Birman dan Pantun yang mengenakan kemeja putih lengan panjang hanya bungkam saat awak media massa menanyakan soal penahanannya oleh penyidik. Birman langsung menaiki mobil tahanan Kejaksaan Agung. Kuasa hukum yang mencoba dikonfirmasi juga tidak memberikan tanggapan penahanan kliennya.

Sementara untuk tersangka Lukcy Permana mangkir dari panggilan tim penyidik dan pekan depan akan dipanggil kembali. "Tersangka Lucky belum ditahan karena hari ini dia tak hadir pemanggilan, nanti kita undang lagi," kata Armin.

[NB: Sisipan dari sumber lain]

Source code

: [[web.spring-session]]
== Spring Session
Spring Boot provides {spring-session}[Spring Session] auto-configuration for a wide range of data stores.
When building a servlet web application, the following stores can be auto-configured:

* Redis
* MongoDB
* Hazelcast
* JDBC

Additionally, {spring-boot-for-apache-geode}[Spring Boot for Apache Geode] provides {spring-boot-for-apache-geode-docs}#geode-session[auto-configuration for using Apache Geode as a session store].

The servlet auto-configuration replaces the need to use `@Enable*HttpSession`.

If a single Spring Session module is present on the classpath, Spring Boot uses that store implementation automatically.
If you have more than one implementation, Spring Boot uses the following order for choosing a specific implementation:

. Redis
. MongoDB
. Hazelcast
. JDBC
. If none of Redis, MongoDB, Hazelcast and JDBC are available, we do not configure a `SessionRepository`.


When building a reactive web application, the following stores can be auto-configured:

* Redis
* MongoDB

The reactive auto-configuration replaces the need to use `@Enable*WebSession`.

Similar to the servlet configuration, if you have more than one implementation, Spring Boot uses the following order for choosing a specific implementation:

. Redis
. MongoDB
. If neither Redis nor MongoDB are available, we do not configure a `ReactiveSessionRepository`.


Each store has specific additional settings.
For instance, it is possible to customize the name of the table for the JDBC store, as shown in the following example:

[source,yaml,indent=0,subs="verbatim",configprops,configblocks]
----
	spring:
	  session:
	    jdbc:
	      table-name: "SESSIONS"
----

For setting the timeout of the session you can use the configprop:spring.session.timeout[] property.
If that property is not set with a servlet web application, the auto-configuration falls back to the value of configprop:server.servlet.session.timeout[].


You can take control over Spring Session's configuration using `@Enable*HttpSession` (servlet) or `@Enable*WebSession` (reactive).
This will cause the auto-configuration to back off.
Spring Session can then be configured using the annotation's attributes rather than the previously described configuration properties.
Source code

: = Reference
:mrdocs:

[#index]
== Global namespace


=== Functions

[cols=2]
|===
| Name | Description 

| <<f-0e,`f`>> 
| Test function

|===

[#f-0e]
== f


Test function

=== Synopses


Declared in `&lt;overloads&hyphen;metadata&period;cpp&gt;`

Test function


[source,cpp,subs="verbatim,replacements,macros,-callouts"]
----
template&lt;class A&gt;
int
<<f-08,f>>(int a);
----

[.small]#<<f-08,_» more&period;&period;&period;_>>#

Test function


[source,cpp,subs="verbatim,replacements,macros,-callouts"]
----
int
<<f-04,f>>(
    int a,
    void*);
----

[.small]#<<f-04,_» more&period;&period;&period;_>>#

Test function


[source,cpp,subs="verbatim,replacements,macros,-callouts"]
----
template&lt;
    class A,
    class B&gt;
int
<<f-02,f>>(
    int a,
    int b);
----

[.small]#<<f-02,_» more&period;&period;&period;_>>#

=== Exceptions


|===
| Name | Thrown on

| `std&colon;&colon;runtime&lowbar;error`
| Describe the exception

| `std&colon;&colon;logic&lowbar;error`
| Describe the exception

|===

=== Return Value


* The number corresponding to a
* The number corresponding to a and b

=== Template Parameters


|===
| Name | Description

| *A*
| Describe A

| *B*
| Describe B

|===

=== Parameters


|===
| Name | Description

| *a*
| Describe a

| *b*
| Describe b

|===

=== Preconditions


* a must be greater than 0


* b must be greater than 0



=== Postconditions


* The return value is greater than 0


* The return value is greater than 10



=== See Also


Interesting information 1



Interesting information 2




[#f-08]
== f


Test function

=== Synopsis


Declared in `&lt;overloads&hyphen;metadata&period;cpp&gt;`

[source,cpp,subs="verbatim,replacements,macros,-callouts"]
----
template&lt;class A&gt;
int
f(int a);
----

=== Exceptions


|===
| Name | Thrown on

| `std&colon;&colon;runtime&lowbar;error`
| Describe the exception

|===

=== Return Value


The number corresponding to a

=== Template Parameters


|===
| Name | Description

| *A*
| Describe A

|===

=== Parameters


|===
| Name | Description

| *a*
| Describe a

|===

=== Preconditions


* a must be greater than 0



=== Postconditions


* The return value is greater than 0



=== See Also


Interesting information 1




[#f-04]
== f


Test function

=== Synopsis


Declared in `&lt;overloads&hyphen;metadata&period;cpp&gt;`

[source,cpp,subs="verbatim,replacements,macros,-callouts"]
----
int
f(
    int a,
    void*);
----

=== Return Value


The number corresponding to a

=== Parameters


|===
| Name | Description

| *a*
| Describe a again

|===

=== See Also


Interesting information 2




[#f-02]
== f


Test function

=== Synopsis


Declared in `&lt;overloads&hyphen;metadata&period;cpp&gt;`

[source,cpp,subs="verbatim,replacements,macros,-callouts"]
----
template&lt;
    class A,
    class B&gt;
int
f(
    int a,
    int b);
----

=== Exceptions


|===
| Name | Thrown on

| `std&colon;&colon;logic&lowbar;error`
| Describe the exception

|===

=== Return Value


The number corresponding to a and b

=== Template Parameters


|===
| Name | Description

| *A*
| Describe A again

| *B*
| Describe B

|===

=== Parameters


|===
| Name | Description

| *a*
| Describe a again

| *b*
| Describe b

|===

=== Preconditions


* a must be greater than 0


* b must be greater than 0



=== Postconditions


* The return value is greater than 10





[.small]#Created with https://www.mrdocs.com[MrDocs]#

Arminsyah mengatakan berdasarkan hasil audit BPK kerugian negara senilai Rp2,7 miliar.

LELANG DIATUR - Sebelumnya, Kepala Pusat Penerangan Hukum Kejagung Moh Rum menyampaikan modus korupsi kasus dengan mengatur pemenang lelang. Berdasar laporan Jakarta Procurement Monitoring (JPM) ke Kejaksaan Agung ditemukan sejumlah kejanggalan dalam proyek tersebut. Di antaranya pemenang lelang dalam paket pengadaan tas dan Alat Tulis Kantor (ATK) senilai Rp27 miliar lebih adalah perusahaan yang sebelumnya pemenang pada lelang pertama yang telah dinyatakan memalsukan dokumen lelangnya. Perusahaan yang telah cacat administrasi bisa ikut dan malah dimenangkan setelah proyek pengadaannya dipecah.

Awalnya panitia yang menggelar lelang dengan nilai proyek Harga Patokan Sendiri (HPS) Rp81 miliar lebih ini telah menetapkan pemenang lelang yakni PT CBJ dengan harga penawaran Rp68 miliar lebih, meskipun ada penawaran terendah yakni PT PKM senilai Rp52 miliar lebih. PT PKM tidak menang karena pokja menemukan bukti adanya pemalsuan kwitansi kepemilikan mesin.

Pada lelang kedua atau pada saat proyek dipecah, ternyata paket-paket tas dan ATK dimenangkan oleh PT PKM senilai Rp27 miliar lebih. Sedangkan pengadaan proyek rompi dan topi dimenangkan oleh CV EB senilai Rp26 miliar lebih.

PT PKM bukan kali tersandung kasus korupsi. Pada 2013 silam Direktorat Tindak Pidana Korupsi (Dit Tipikor) Bareskrim Mabes Polri mengusut dugaan korupsi dalam proyek pengadaan Rompi, Topi Petugas dan Instruktur Daerah untuk Sensus Tahun 2013 pada Badan Pusat Statistik (BPS). Proyek yang dimenangkan PT Pyramida Karya Mandiri dengan kontrak Rp20,8 miliar tersebut diduga kuat sarat muatan korupsi. Selain itu, proses tender sejak awal ditengarai sudah bermasalah, karena dilakukan dengan praktik persekongkolan.

Salah satu penyimpangan yang mengakibatkan kerugian negara dalam pengadaan rompi dan topi tersebut adalah manipulasi jenis dan mutu bahan yang digunakan. Dalam pelaksanaannya, PT Pyramida Karya Mandiri diduga kuat menggunakan bahan kain ‘abal-abal’ dengan harga miring.